José Vicente Anaya

from Híkuri (Peyote), some excerpts from a masterwork of Infrarealism

Translation from Spanish by Joshua Pollock.

[Reprinted from publication by The Operating System with permission of the author]

 

I come across thousands of cloudy mirrors
and the reflection peers back fractured

 
I WILL BE THE WORLD’S ABCESS
            black angel of our darkness
            plumed serpent
            devil’s advocate

 

I woke up uttering: ALL POETS ARE THE SAME

 

EN ESTE INFIERNO                      (Vallejo)                  thrashed heart
in this hell                                          (Ginsberg)              ulcerated saintliness
in der hiesigen hölle                        (Hölderlin)              scorned vision
dans cet enfer                                    (Rimbaud)              rotten flesh

 

no more wagging broken fingers at Pound,
he was politically mistaken, just like Mayakovsky /
assassinations
manipulated in the backrooms of Political Power and
the poets immolated
because they actualized THE NEW LIFE / they
never executed the innocent
or oversaw the pecking beaks of buzzards
(true UTOPIA was never achieved, which is
why they sacrificed themselves to the poem)
and now their enduring offenses are absolved

 
 
THEY BROKE FREE FROM OBJECTIVITY
leaving messages
to be deciphered by free-spirits
love’s ship has foundered …                   
I have tried to write Paradise …




HERE!                        we should make                       PARADISE!

 

On Superhighways we hallucinate
in order to carry on living, Victor,
let’s build an anti-neutron bomb
that leaves life standing
demolishing suffocating buildings /
new machines working for everyone
so that time raises us
from joy
to Art
to joy / and
HUMANity governs without government

 

/ FEAR RELEGATED TO A FORGOTTEN RELIQUARY /

 

/ FEAR RELEGATED TO A FORGOTTEN RELIQUARY /

 

THE PATHS WE TAKE

 

ENDLESS SPIRALS

 

TOWARDS TOTAL LOVE




SCORCHING SUN SHINES FORTH / LOVE REBORN

 

and at dusk, without rain,
a rainbow
with a thousand shades of green
that shimmer
twinkling

 

In the Zone of the Tropic of Cancer

 

at night in the pine-tree wilderness
of your eyes, Ruth, I see miniscule stars
orbiting
and we penetrate another firmament (Himmelszelt)

 

I BECOME WATER

 

mixed with water

 

while you sail
the sea of your memory
to see a girl from a naïve landscape ()
there are ancient traces on my face too

 

lovers that flee / fleetingness in love

 

[Translator’s note: Alongside Roberto Bolaño and Mario Santiago Papasquiaro, José Vicente Anaya was one of the founders of Infrarealism in Mexico in the 1970s. Infrarealism was a post-communist avant-garde movement that existed in opposition to a complacent Mexican literary status quo. The movement is mainly known from Bolaño’s novel The Savage Detectives, in which he changed the name Infrarealism to “visceral realism.” I mention this, but also want to add that the discourse surrounding Infrarealism has been completely Bolañocentric despite the fact that Anaya is easily an equally if not more interesting poet. Hopefully sometime soon we will see a more complete study of the Infrarealists.

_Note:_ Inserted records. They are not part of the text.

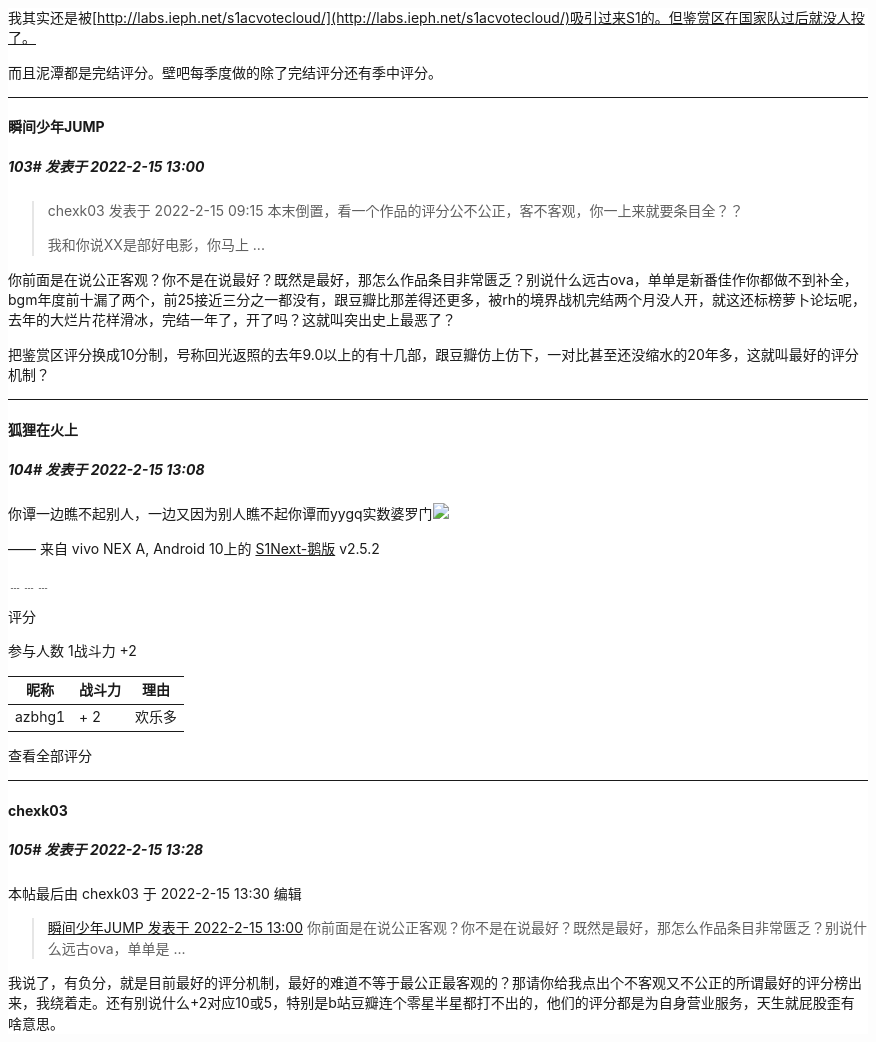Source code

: 我其实还是被[http://labs.ieph.net/s1acvotecloud/](http://labs.ieph.net/s1acvotecloud/)吸引过来S1的。但鉴赏区在国家队过后就没人投了。

而且泥潭都是完结评分。壁吧每季度做的除了完结评分还有季中评分。



*****

####  瞬间少年JUMP  
##### 103#       发表于 2022-2-15 13:00

<blockquote>chexk03 发表于 2022-2-15 09:15
本末倒置，看一个作品的评分公不公正，客不客观，你一上来就要条目全？？

我和你说XX是部好电影，你马上 ...</blockquote>
你前面是在说公正客观？你不是在说最好？既然是最好，那怎么作品条目非常匮乏？别说什么远古ova，单单是新番佳作你都做不到补全，bgm年度前十漏了两个，前25接近三分之一都没有，跟豆瓣比那差得还更多，被rh的境界战机完结两个月没人开，就这还标榜萝卜论坛呢，去年的大烂片花样滑冰，完结一年了，开了吗？这就叫突出史上最恶了？

把鉴赏区评分换成10分制，号称回光返照的去年9.0以上的有十几部，跟豆瓣仿上仿下，一对比甚至还没缩水的20年多，这就叫最好的评分机制？



*****

####  狐狸在火上  
##### 104#       发表于 2022-2-15 13:08

你谭一边瞧不起别人，一边又因为别人瞧不起你谭而yygq实数婆罗门<img src="https://static.saraba1st.com/image/smiley/face2017/066.png" referrerpolicy="no-referrer">

—— 来自 vivo NEX A, Android 10上的 [S1Next-鹅版](https://github.com/ykrank/S1-Next/releases) v2.5.2

﹍﹍﹍

评分

 参与人数 1战斗力 +2

|昵称|战斗力|理由|
|----|---|---|
| azbhg1| + 2|欢乐多|

查看全部评分



*****

####  chexk03  
##### 105#       发表于 2022-2-15 13:28

 本帖最后由 chexk03 于 2022-2-15 13:30 编辑 
<blockquote><a href="httphttps://bbs.saraba1st.com/2b/forum.php?mod=redirect&amp;goto=findpost&amp;pid=54695393&amp;ptid=2052538" target="_blank">瞬间少年JUMP 发表于 2022-2-15 13:00</a>
你前面是在说公正客观？你不是在说最好？既然是最好，那怎么作品条目非常匮乏？别说什么远古ova，单单是 ...</blockquote>
我说了，有负分，就是目前最好的评分机制，最好的难道不等于最公正最客观的？那请你给我点出个不客观又不公正的所谓最好的评分榜出来，我绕着走。还有别说什么+2对应10或5，特别是b站豆瓣连个零星半星都打不出的，他们的评分都是为自身营业服务，天生就屁股歪有啥意思。
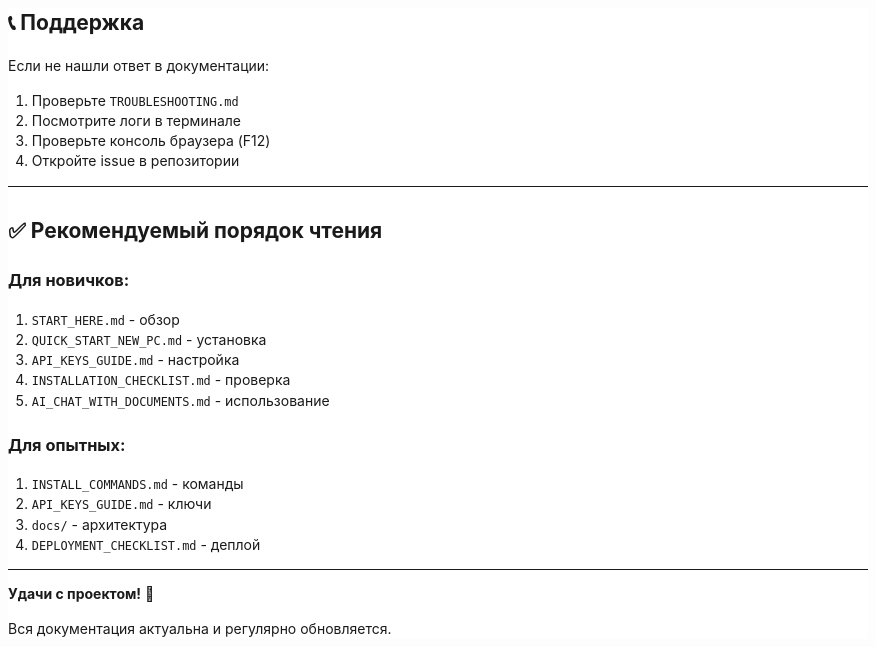 
## 📞 Поддержка

Если не нашли ответ в документации:

1. Проверьте `TROUBLESHOOTING.md`
2. Посмотрите логи в терминале
3. Проверьте консоль браузера (F12)
4. Откройте issue в репозитории

---

## ✅ Рекомендуемый порядок чтения

### Для новичков:
1. `START_HERE.md` - обзор
2. `QUICK_START_NEW_PC.md` - установка
3. `API_KEYS_GUIDE.md` - настройка
4. `INSTALLATION_CHECKLIST.md` - проверка
5. `AI_CHAT_WITH_DOCUMENTS.md` - использование

### Для опытных:
1. `INSTALL_COMMANDS.md` - команды
2. `API_KEYS_GUIDE.md` - ключи
3. `docs/` - архитектура
4. `DEPLOYMENT_CHECKLIST.md` - деплой

---

**Удачи с проектом!** 🚀

Вся документация актуальна и регулярно обновляется.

After Infrarealism dissolved as a coherent milieu José Vicente Anaya traveled around Mexico, going back to his native Chihuahua where he connected with Rarámuri culture and partook in peyote ceremonies. Híkuri — which means “peyote” in Rarámuri — was born out of this experience. Written in 1978 and awarded the Plural Prize in 1980, it wasn’t published until 1987.

Híkuri is an outlier in Mexican poetry; it is a poem that has been systematically excluded from anthologies and critical discourse (until the recent publication of Caminatas nocturnas — a collection of essays about Híkuri), instead thriving as a subterranean cult classic. With Híkuri, Anaya charts a transformative journey inwards, towards a psychedelic convergence of inside/outside, male/female, past/present, self/other. The poem is multilingual: in addition to the quotes in German, English, and French included in this excerpt, the indigenous Rarámuri language is used throughout in the form of ritualistic shamanic chants.

While Anaya is clearly engaging with modernist poets, the linguistic estrangement created by the Rarámuri and the psychedelic imagery, along with references to his ancestors and their dead, suggest a return to an ancient and nearly lost way of thinking — a utopian alternative to Euro-American colonial modernity. Anaya is critical of industrial civilization as a destructive force that represses the individual and reduces autonomous cultures to ruins. He dedicates his poem to “all those who have shouted premonitory poems, and have been condemned as:

paranoid/schizophrenics/visionaries/despised/rebels”; he “stands with the dead in their lost causes” just as he stands with all of the unconquered, with all outsiders. The writer and critic Heriberto Yépez has written, “for Anaya, poetry is revelation, a sacred practice against brainwashing and lobotomy,” and I think that is exactly what we need right now.